Saturday, June 29, 2013

Is Immigration Reform Good for Undocumented Workers And The Rest Of Us?

In response:

I respect Mr. Reich and yet this discussion about immigration reform does not change my mind.  Maybe he should accompany me when I witness my wife's parents have to stand in line for four hours at an overcrowded Sacramento CA hospital emergency room filled with 40 or 50 undocumented people. My assumption that these people are "undocumented" is an educated guess: I worked as a US Border Patrol/INSICE Agent for 26 years.

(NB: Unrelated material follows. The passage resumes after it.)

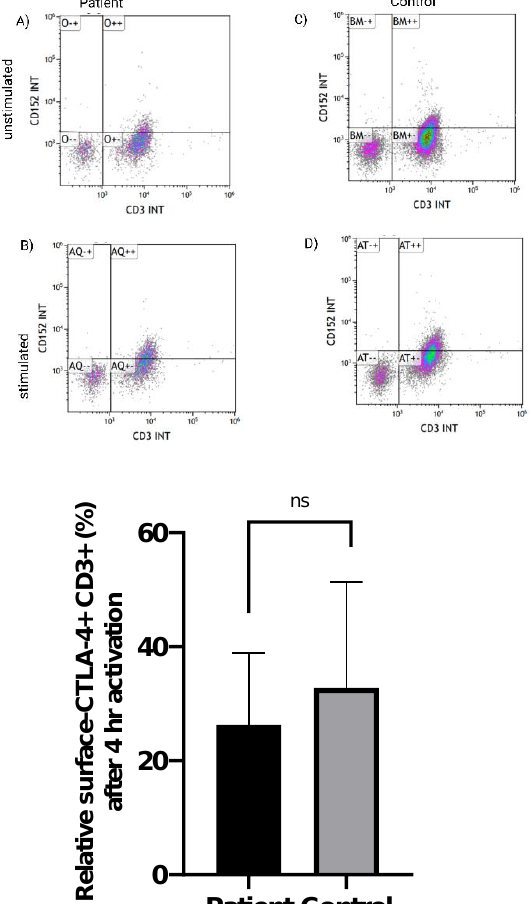
Figure 2. Relative CTLA-4 expression, gated on CD3+ cells. The expression of CTLA-4 on the surface of CD3+ T-cells in the proband, 4 h following activation, was none-significantly different ( p = 0.642) compared to the control. The median between two groups was compared using Mann-Whitney U test. Error bars represent standard error of the means ( ± SEM). ns: non significant. Paired parametric t test was used. The flowcytometry images represent the CD3+ CTLA-4+ T cells in ( A ) basal level and ( B ) after 4 h of stimulation with PMA/ionomycin in the proband. ( C , D ) represent the flowcytometry in the healthy control at the basal and after 4 h of stimulation, respectively.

Another point: my brother still lives in our hometown of San Jacinto, CA. San Jacinto was flooded with undocumented people after Clinton's NAFTA of 1994. Check out this article about how NAFTA simultaneously stabbed the Mexican and American people in their backs.

San Jacinto today is unrecognizable compared to the town I knew when I lived there. In fact, if I did not know differently, I would swear that I was now visiting a border town. Longtime residents of San Jacinto did not ask for this unfair demographic change to their town. That change also contributed to a decline in their property values and losses of jobs.

Mr. Reich these are the types of consequences that average Americans have suffered from having had to deal with Washington's previous government immigration/economic reform programs. Washington was wrong about "the end of illegal immigration" propaganda during Reagan's 1986 Amnesty, Clinton's 1994 NAFTA, and Bush's creation of DHS in 2003. They were also wrong about how all programs would economically benefit American taxpayers. They were in many cases dead wrong how these programs would benefit the Mexican poor.

I also don't see where the allocations of billions of more taxpayers' dollars for "border security" and the doubling in size of the US Border Patrol fits into this reform being economically good for Americans or immigrants.

Coming from a law enforcement background, this whole immigration reform scenario smells too much like our institutionalized 40 year long, failed drug war. Both illegal immigration and illegal drug enforcement programs have turned into never ending profit makers for US privatized corporations and banks.